И в тот же вечер, после приема, она робко подошла к нему.
— Эндрью, хочешь доставить мне удовольствие? Поедем в воскресенье за город в автомобиле! Ты ведь, когда купил его, обещал мне это. И за всю зиму нам не удалось ни разу съездить за город.
Он посмотрел на нее как-то странно.
— Что ж... ладно!
Воскресный день был такой, как мечтала Кристин, — теплый весенний день. К одиннадцати часам Эндрью уже закончил наиболее необходимые визиты, и, уложив в автомобиль коврик и корзинку с провизией, они выехали. Кристин повеселела, когда они оставили позади Гэммерсмитский мост и помчались в Сэррей по уединенной Кикгстонской дороге.
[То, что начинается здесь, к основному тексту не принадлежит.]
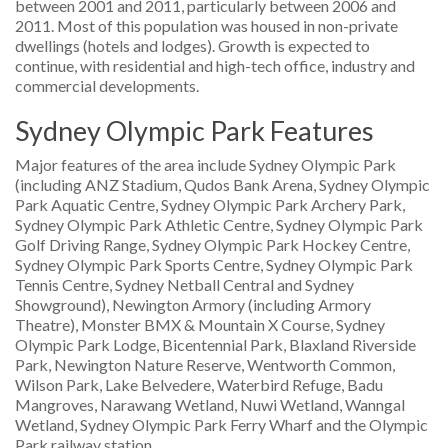
between 2001 and 2011, particularly between 2006 and
2011. Most of this population was housed in non-private
dwellings (hotels and lodges). Growth is expected to
continue, with residential and high-tech office, industry and
commercial developments.
Sydney Olympic Park Features
Major features of the area include Sydney Olympic Park
(including ANZ Stadium, Qudos Bank Arena, Sydney Olympic
Park Aquatic Centre, Sydney Olympic Park Archery Park,
Sydney Olympic Park Athletic Centre, Sydney Olympic Park
Golf Driving Range, Sydney Olympic Park Hockey Centre,
Sydney Olympic Park Sports Centre, Sydney Olympic Park
Tennis Centre, Sydney Netball Central and Sydney
Showground), Newington Armory (including Armory
Theatre), Monster BMX & Mountain X Course, Sydney
Olympic Park Lodge, Bicentennial Park, Blaxland Riverside
Park, Newington Nature Reserve, Wentworth Common,
Wilson Park, Lake Belvedere, Waterbird Refuge, Badu
Mangroves, Narawang Wetland, Nuwi Wetland, Wanngal
Wetland, Sydney Olympic Park Ferry Wharf and the Olympic
Park railway station.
Скоро проехали Доркинг, свернули направо, на дорогу в Шир. Так давно они не были вместе за городом, что вся эта благодать вокруг — сочная зелень полей, пурпур зацветающих вязов, поникшие под тяжестью золотой пыльцы сережки, бледная желтизна первоцвета, росшего целыми полянками под откосом, — просто опьяняла Кристин.
— Не надо ехать так быстро, милый, — сказала она так ласково, как давно уже с ним не говорила. — Здесь чудесно.
Но Эндрью, казалось, задался целью обогнать все автомобили на дороге.